AWS-commissioned Study on Welding and Exposure to Manganese
Does Scientific and Medical Literature Support Concerns That Some Have Expressed About Exposure to Manganese in Welding Fume?
In July 2004, the AWS Safety and Health Committee engaged an outside independent expert, Woodhall Stopford MD, MSPH, of the Duke University Division of Occupational and Environmental Medicine, to review the literature of published articles related to the neurotoxicology of manganese, particularly including manganese found in welding fume. The Committee's intention was to obtain an objective appraisal of the relevant literature by an authoritative expert, and to receive a written report that would reflect the expert's own views independent of those of AWS, the Safety and Health Committee, any Committee member, or any organization or person with a direct interest in welding matters. The Committee's plan from the outset was that it would promptly make Dr. Stopford's report part of the public record whatever its conclusions, and regardless of whether the Committee, or any Committee member, would or would not ultimately agree with all of the conclusions or with any of Dr. Stopford's specific findings or stated views. Dr. Stopford has now completed his report which finds:
– Parkinson's Disease and manganism are separate and distinct illnesses.
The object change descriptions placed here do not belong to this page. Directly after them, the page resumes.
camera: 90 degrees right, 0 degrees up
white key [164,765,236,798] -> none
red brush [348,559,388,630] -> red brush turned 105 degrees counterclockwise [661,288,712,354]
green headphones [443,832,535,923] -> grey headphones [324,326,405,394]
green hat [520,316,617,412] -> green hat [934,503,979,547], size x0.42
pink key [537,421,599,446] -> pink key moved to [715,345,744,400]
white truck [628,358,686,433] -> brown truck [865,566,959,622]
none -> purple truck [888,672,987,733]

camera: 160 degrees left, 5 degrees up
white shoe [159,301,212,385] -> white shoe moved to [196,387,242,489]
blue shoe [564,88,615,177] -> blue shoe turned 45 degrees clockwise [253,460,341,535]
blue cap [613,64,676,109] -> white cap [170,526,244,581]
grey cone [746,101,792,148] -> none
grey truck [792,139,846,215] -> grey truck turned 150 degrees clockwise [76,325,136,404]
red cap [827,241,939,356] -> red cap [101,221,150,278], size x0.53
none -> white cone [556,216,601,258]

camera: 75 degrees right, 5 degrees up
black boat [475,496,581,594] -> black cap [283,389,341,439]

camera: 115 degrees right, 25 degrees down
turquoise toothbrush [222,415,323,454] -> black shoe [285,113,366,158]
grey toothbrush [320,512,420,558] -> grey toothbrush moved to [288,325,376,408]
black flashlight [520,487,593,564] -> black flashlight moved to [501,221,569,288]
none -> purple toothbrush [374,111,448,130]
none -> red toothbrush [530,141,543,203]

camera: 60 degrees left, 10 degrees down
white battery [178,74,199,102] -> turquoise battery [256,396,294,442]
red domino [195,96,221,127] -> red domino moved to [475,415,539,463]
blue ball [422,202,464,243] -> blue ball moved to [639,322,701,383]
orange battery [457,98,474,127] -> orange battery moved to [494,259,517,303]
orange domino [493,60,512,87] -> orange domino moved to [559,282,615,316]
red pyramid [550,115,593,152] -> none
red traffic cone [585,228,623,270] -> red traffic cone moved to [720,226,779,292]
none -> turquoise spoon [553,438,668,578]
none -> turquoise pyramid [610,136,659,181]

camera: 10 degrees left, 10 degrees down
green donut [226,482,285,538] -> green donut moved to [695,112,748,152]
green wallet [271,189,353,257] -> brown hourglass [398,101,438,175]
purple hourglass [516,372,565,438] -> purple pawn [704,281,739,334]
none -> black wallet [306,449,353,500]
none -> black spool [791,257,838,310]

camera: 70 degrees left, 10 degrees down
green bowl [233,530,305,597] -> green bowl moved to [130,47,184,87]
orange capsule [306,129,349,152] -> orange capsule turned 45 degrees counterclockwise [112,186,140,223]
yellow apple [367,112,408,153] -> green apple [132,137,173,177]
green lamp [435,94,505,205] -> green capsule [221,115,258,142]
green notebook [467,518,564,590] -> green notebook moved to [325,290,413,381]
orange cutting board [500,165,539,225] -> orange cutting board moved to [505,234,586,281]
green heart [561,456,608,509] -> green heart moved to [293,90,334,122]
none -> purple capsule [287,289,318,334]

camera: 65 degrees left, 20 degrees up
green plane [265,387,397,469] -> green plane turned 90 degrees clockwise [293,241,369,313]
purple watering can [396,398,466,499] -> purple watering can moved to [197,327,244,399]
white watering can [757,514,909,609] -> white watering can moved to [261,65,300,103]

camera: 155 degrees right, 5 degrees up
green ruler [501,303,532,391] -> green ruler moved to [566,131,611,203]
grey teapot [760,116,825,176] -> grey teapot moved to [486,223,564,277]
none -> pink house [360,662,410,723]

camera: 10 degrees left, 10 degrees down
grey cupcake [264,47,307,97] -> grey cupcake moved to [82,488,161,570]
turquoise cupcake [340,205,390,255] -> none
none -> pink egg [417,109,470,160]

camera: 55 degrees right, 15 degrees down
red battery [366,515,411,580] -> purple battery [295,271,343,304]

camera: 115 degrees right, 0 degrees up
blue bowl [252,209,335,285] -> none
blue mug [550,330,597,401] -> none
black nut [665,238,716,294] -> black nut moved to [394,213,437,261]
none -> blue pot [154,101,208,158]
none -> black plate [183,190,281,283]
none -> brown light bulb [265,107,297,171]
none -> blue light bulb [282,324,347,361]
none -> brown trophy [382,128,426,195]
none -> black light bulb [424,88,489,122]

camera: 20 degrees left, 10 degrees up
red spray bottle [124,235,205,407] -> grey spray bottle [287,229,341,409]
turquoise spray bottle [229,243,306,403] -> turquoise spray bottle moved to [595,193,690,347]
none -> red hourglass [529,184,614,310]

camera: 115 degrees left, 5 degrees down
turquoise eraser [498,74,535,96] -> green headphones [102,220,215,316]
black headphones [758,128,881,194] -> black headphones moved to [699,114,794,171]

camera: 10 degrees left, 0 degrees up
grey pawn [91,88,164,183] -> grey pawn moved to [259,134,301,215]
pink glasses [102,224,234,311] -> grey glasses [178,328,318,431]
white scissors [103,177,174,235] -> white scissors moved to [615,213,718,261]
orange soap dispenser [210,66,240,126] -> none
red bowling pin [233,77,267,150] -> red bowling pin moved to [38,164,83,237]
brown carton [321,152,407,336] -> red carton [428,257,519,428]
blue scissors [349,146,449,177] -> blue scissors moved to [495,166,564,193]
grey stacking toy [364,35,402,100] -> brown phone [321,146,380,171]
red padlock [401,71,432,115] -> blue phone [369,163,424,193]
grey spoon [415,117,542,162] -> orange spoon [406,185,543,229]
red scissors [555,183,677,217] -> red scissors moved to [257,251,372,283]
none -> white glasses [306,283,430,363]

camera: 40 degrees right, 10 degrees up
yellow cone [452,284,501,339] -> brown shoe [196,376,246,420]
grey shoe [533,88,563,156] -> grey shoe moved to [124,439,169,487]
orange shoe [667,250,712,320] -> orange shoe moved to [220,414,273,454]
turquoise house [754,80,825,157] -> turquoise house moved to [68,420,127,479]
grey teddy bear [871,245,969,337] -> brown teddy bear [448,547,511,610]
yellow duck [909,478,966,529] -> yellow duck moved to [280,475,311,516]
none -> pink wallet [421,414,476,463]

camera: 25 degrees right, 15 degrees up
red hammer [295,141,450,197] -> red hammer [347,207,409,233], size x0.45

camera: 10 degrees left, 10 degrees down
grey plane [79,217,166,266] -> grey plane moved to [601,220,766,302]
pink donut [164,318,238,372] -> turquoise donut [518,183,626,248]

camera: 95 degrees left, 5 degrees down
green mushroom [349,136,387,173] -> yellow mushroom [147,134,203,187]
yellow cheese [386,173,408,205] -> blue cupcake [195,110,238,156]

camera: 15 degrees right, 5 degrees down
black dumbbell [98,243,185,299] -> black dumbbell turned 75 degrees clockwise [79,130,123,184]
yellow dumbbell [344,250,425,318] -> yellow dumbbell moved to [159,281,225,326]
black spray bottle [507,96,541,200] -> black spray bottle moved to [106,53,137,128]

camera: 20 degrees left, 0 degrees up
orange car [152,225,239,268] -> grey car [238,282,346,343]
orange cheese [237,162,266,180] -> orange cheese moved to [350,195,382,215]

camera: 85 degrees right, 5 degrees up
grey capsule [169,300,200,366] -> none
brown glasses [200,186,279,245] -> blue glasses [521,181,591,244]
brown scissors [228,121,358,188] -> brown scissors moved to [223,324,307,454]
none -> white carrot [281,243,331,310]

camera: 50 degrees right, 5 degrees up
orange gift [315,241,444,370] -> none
– Published research shows that exposures associated with manganism have occurred primarily in nonwelding occupations such as the mining and manganese alloy fabrication industries.
– Studies have not supported that welders have a higher incidence of Parkinson's Disease compared to the general public or that welding is a risk factor for Parkinson's Disease.
– Studies have not supported that welders have a higher incidence of an earlier onset of Parkinson's Disease compared to the general public.
– Studies of Parkinson's Disease patients have not supported a relationship between welding and Parkinson's Disease.
AWS and the members of its Safety and Health Committee have commissioned and will continue to commission research by independent outside experts to promote welding safety and health. For example:
– Since 1998, the Safety and Health Committee has sponsored research by the Harvard School of Public Health studying factors influencing the transport of manganese in animals. The result of the first study showed that the amount of iron in the lungs affects the rate of transport of manganese from the lungs to the blood. In the iron exposed animals, the movement of manganese from the lungs to the brain was reduced. This is significant because when welders are exposed to manganese in welding, iron is also present. The implication is that less manganese is transported from the blood to the lung when the manganese is complexed with iron, as it is in welding fume, as compared to the transport of manganese without the presence of iron, as occurs in nonwelding occupations such as mining and smelting operations.
– Research for the 13th volume of the AWS series, Effects of Welding on Health, is currently underway. The series, administered for more than a quarter century by the AWS Safety and Health Committee, is an ongoing, comprehensive review of the worldwide medical literature related to welding and health. The 1st volume, published in 1979, reviewed the worldwide medical literature published between 1940 and 1977. Subsequent volumes have covered periods of 2 to 3 years, with volume 13 covering the years 2000 through 2002.
– Other important safety and health related research publications sponsored by AWS include: The Welding Environment (1973), Fumes and Gases in the Welding Environment (1979), Characterization of Arc Welding Fume (1983), and Toxicity of Welding Fume in Rats (1985).